With the growth of e-commerce and m-commerce, remote payments fraud has grown in response.  In a letter released December 7, 2011 (available here), economists from the Federal Reserve Bank of Chicago argue that a centralized public sector organization is needed to establish standards governing security of electronic payments and coordinate with regulators and law enforcement on e-commerce anti-fraud initiatives.  The authors of the paper included Nour Abdul-Razzak, Katy Jacob, and Richard D. Porter.

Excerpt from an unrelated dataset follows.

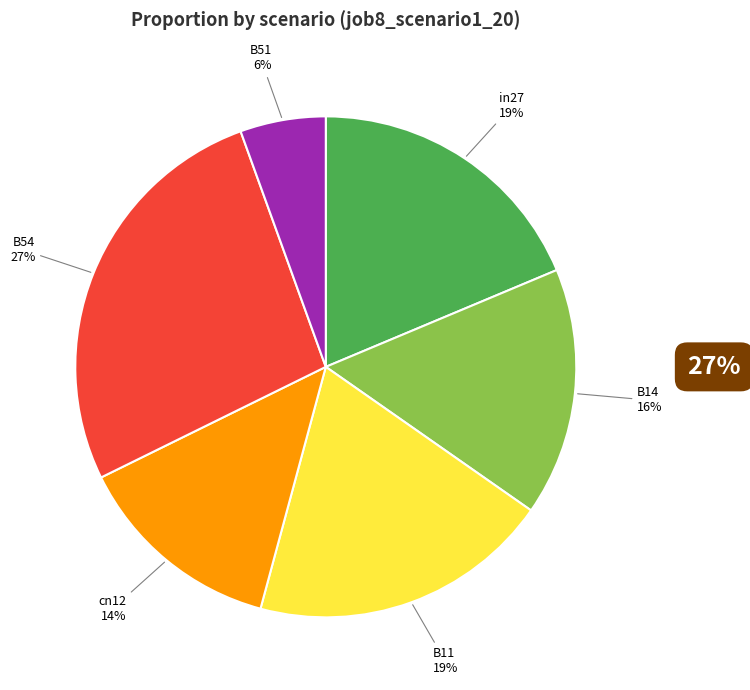

To the nearest percent, what is the average slice percentage?

17%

While security vulnerabilities are the primary contributor to remote payments fraud, the authors lay some of the blame at the feet of the payment card industry, which they allege has been slow to address payments fraud in a comprehensive way.  The paper points out that PCI DSS (Payment Card Industry Data Security Standard) compliance has limited effect on payments fraud because data breaches still occur even when the entity suffering the breach is in compliance with the standard.  Moreover, the standard primarily protects the card networks, not the merchant (who is liable for losses due to remote payments fraud) or other participants in the payment system.  The paper also expresses concern that there are no accepted standards for the use of encryption across the payment system and discusses the limitation of authentication methods to detect fraud because legitimate users can make illegitimate transactions.

The paper further points out that it is difficult to pinpoint specific market failures that lead to remote payments fraud due to the lack of coordination between regulators that oversee retail payments, the multitude of players that are involved in a remote payment transaction, and the complexity of the payment system.  One of the primary reasons cited is that industry players do not compete on fraud security.  Other reasons cited are the failure to invest in new technologies that the industry does not believe will make a significant difference in fraud reduction and the lack of “skin in the game” by consumers (in the form of zero liability policies) who are careless with their PIN and other personal information.

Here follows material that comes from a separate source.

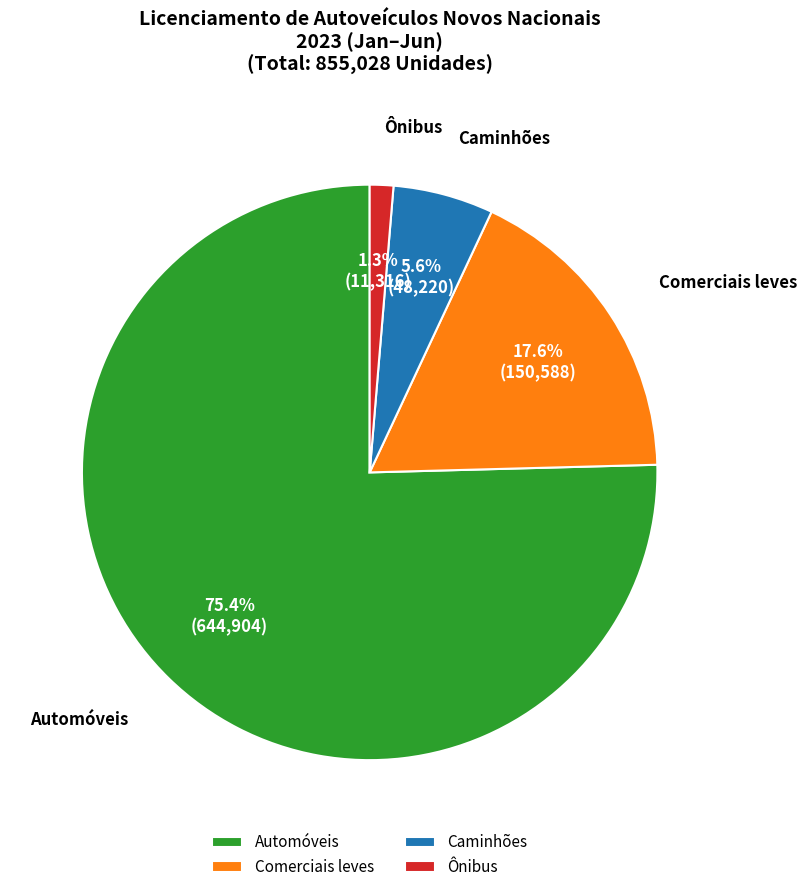

To the nearest percent, what portion does Comerciais leves represent?

18%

The authors state that a central authority is needed to look at all aspects of the payments system because while new payments regulation (or participants acting on their own) may address some issues, other problems in the payment system may be exacerbated.  As an example, the authors point out that fraud rates increased when Visa and MasterCard pushed signature-based debit card transactions in lieu of PIN-based debit card transactions.

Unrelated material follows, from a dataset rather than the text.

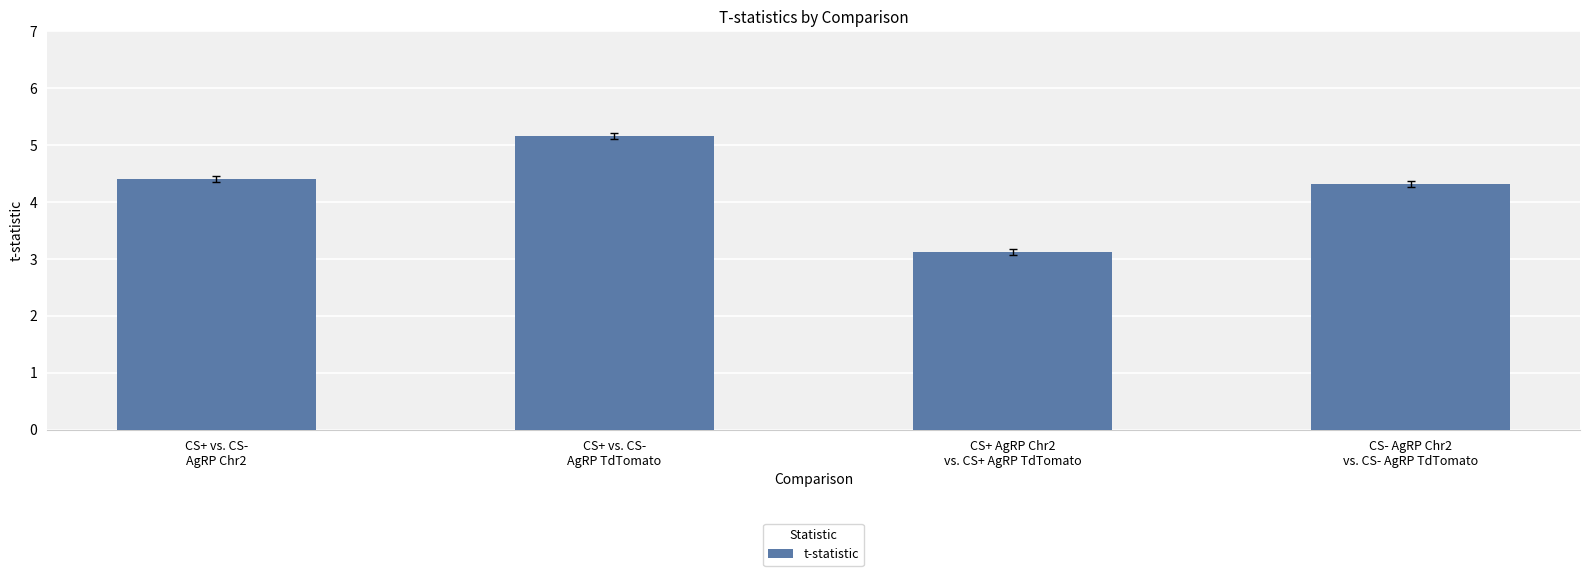

Is it true that the value at CS+ AgRP Chr2
vs. CS+ AgRP TdTomato is 1.3?

False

Participants at a payments fraud symposium held on September 26, 2011 and co-hosted by the Chicago Fed and the Secure Remote Payment Council mostly agreed that more payments security standards would be helpful to combat remote payments fraud.  The authors suggest that the following issues might be addressed through payments security standards:

  • The level, nature, and number of authentication techniques employed;
  • Best practices for encryption;
  • Support from underlying device makers (e.g., hardware manufacturers) to improve the bases on which the secure networks can be built;
  • Privacy issues, so that data used to combat fraud are not in turn used for marketing purposes;
  • Appropriate time frames for addressing fraud when it occurs, and support of real-time fraud detection;
  • Information-sharing on suspected fraud schemes;
  • Exploration of the use of biometric security measures; and
  • Best practices for increasing the interoperability of currently closed-loop, proprietary payment channels.